The application of supervised learning techniques in combination with model
predictive control (MPC) has recently generated significant interest,
particularly in the area of approximate explicit MPC, where function
approximators like deep neural networks are used to learn the MPC policy via
optimal state-action pairs generated offline. While the aim of approximate
explicit MPC is to closely replicate the MPC policy, substituting online
optimization with a trained neural network, the performance guarantees that
come with solving the online optimization problem are typically lost. This
paper considers an alternative strategy, where supervised learning is used to
learn the optimal value function offline instead of learning the optimal
policy. This can then be used as the cost-to-go function in a myopic MPC with a
very short prediction horizon, such that the online computation burden reduces
significantly without affecting the controller performance. This approach
differs from existing work on value function approximations in the sense that
it learns the cost-to-go function by using offline-collected state-value pairs,
rather than closed-loop performance data. The cost of generating the
state-value pairs used for training is addressed using a sensitivity-based data
augmentation scheme.

使用监督学习技术结合模型预测控制（MPC）在近期引起了显著关注，特别是在近似显式 MPC 领域，其中使用深度神经网络等函数逼近器通过离线生成的最优状态 - 动作对来学习 MPC 策略。本文考虑了一种替代策略，即使用监督学习离线学习最优值函数而不是最优策略。这可以用作具有非常短预测视野的近视型 MPC 中的代价函数，从而大大减少在线计算负担而不影响控制器性能。该方法与现有的值函数逼近研究不同之处在于，它通过使用离线收集的状态 - 值对来学习代价函数，而不是闭环性能数据。
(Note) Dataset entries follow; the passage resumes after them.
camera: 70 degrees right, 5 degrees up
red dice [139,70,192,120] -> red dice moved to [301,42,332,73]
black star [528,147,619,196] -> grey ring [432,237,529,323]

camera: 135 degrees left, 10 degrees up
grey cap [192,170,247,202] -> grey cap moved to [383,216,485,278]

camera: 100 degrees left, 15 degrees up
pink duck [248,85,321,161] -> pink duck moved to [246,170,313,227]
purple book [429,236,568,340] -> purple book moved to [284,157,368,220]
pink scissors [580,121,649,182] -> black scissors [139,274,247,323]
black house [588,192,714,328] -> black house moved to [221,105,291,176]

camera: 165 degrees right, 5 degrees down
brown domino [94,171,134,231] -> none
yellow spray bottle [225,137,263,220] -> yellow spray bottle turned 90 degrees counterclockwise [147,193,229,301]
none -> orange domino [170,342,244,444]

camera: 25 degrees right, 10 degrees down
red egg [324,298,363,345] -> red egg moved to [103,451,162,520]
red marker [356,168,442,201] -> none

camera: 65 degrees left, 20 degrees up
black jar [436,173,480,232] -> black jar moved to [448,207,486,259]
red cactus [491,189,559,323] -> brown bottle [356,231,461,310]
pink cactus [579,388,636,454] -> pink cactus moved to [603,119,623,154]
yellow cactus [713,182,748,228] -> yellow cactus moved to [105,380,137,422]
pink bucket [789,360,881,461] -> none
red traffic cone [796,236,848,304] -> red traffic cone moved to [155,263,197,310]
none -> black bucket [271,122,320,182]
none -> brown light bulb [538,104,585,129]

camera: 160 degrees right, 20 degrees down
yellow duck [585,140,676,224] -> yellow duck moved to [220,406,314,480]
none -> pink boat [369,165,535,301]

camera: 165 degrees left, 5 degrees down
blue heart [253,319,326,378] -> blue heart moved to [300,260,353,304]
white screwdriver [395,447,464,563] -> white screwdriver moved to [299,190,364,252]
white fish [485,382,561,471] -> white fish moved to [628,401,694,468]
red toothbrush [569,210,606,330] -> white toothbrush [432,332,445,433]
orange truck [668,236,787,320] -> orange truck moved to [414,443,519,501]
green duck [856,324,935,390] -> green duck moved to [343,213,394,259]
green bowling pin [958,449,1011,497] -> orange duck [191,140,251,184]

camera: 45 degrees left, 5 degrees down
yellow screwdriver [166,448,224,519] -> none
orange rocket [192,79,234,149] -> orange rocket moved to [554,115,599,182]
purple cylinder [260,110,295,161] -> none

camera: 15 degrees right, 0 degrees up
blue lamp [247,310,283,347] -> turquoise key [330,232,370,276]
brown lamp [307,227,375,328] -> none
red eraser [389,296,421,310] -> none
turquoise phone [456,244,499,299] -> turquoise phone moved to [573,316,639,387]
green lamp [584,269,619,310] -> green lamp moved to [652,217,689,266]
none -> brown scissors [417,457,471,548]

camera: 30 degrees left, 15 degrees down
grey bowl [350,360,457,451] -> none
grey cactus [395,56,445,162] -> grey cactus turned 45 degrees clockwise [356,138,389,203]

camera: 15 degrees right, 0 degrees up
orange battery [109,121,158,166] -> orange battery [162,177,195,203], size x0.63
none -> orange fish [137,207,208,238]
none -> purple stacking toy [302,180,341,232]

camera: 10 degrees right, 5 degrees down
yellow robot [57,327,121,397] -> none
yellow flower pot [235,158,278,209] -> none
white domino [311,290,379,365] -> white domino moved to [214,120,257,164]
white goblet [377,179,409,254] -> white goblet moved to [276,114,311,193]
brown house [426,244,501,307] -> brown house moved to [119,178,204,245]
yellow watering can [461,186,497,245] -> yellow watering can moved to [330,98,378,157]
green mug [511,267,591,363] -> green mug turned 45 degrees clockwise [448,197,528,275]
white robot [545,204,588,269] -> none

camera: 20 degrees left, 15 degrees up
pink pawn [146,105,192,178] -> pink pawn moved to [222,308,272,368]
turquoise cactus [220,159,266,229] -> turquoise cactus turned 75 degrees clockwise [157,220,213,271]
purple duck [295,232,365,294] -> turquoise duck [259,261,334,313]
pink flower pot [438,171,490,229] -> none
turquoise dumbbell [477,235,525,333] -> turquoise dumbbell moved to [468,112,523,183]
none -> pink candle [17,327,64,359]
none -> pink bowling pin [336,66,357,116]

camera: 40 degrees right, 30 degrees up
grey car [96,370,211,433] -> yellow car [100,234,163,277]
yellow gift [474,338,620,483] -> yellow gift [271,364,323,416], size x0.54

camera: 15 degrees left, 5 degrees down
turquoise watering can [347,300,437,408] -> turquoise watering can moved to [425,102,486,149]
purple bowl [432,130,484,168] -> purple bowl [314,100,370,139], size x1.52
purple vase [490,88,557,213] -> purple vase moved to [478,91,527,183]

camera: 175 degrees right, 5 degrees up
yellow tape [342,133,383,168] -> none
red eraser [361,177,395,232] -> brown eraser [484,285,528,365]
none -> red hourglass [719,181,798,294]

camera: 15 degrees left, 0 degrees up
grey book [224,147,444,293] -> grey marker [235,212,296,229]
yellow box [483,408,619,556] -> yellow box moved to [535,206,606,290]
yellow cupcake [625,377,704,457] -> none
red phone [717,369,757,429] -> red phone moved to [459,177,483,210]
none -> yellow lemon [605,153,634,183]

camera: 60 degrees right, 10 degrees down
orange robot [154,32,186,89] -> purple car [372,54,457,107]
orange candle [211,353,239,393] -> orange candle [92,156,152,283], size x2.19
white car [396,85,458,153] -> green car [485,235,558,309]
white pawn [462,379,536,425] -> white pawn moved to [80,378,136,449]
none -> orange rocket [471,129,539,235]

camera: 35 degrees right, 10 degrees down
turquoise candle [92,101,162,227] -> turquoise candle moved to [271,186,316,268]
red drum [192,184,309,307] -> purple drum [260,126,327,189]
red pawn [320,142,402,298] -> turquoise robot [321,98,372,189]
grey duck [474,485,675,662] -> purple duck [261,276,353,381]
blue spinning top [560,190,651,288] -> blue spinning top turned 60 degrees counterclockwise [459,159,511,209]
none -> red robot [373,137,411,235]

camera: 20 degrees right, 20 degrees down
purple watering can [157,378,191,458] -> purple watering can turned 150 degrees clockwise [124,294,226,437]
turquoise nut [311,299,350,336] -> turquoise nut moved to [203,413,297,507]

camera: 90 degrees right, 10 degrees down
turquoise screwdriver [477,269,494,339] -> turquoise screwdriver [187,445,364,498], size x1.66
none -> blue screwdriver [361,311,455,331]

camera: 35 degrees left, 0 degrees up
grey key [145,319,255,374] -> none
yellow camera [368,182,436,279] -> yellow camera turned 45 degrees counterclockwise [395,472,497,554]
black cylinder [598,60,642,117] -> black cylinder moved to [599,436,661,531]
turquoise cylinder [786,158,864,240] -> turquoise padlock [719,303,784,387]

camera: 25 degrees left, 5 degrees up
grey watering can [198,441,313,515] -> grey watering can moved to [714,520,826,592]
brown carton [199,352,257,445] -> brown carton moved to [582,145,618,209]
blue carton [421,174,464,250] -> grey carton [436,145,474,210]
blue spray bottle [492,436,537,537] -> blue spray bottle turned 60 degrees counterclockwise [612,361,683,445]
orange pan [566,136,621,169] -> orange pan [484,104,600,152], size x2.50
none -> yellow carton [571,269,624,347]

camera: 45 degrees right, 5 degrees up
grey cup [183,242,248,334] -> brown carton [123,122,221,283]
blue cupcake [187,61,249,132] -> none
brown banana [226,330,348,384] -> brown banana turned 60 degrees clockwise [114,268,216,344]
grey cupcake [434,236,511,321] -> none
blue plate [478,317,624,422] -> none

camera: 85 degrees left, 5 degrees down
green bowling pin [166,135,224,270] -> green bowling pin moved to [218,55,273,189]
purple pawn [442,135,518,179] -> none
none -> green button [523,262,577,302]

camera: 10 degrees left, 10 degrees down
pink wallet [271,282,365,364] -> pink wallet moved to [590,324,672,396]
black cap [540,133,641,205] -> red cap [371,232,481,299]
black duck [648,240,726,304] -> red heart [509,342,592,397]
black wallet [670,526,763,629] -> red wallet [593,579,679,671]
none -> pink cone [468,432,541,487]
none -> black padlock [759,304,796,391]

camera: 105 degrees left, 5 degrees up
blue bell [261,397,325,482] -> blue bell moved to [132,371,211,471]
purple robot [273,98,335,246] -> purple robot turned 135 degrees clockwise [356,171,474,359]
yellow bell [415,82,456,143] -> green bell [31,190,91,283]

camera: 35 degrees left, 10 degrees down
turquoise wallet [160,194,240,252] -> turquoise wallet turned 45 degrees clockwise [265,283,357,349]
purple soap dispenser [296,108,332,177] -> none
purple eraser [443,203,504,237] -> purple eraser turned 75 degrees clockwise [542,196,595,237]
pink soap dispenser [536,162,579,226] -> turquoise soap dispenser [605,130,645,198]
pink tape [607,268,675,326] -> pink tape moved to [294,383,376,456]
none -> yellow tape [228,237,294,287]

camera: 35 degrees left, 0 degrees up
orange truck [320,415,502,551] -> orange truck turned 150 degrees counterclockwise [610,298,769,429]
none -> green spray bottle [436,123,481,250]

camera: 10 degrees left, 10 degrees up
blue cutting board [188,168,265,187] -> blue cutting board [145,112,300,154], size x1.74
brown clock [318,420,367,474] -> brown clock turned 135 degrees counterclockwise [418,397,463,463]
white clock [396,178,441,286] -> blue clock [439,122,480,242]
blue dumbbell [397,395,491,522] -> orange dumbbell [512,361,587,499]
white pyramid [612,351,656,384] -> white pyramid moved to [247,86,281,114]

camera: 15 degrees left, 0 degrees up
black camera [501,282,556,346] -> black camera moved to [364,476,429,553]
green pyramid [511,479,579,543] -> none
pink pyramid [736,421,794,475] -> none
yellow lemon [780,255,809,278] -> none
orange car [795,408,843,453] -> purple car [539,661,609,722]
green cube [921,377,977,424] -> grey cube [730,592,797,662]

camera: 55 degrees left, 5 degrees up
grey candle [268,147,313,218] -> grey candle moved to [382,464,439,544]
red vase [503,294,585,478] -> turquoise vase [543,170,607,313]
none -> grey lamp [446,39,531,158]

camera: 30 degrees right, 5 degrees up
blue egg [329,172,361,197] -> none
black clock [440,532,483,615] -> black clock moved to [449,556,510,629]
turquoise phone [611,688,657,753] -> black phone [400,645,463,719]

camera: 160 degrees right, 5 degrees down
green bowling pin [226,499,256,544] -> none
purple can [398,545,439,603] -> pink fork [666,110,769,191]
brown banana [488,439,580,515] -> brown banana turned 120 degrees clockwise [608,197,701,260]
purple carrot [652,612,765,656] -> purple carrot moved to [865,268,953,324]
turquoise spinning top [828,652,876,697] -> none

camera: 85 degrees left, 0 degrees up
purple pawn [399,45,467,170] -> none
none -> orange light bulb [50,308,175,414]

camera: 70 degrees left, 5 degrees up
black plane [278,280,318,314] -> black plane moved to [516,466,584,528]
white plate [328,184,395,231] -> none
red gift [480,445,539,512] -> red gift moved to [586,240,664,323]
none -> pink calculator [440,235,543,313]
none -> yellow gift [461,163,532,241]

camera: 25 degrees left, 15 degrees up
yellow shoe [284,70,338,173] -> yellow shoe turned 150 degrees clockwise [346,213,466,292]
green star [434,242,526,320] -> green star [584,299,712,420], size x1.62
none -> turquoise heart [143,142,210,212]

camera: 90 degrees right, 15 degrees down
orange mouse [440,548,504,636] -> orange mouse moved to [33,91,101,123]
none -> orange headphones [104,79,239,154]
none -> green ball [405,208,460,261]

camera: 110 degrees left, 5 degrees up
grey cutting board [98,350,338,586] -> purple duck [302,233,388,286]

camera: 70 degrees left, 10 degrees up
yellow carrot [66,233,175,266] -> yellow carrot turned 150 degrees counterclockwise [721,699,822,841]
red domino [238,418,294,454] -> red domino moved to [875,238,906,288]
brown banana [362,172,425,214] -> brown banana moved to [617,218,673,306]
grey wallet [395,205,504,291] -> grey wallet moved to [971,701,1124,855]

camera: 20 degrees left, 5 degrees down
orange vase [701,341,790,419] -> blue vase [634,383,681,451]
通过使用基于敏感度的数据增强方案解决了用于培训的状态 - 值对生成的成本问题。

使用监督学习构建短视多方计算策略

On Building Myopic MPC Policies using Supervised Learning

This paper studies convergence rates for some value function approximations
that arise in a collection of reproducing kernel Hilbert spaces (RKHS)
$H(\Omega)$. By casting an optimal control problem in a specific class of
native spaces, strong rates of convergence are derived for the operator
equation that enables offline approximations that appear in policy iteration.
Explicit upper bounds on error in value function approximations are derived in
terms of power function $\Pwr_{H,N}$ for the space of finite dimensional
approximants $H_N$ in the native space $H(\Omega)$. These bounds are geometric
in nature and refine some well-known, now classical results concerning
convergence of approximations of value functions.

该论文研究了出现在再生核希尔伯特空间 (RKHS) H (Ω) 的一组值函数逼近的收敛速度。通过在特定类别的本地空间中建立一个最优控制问题，得出了政策迭代中出现的离线逼近的强收敛速度。利用有限维逼近空间 H_N 的幂函数 Pwr_{H,N}，导出了值函数逼近误差的显式上界，这些上界具有几何性质，对于值函数逼近的收敛性有一定的改进。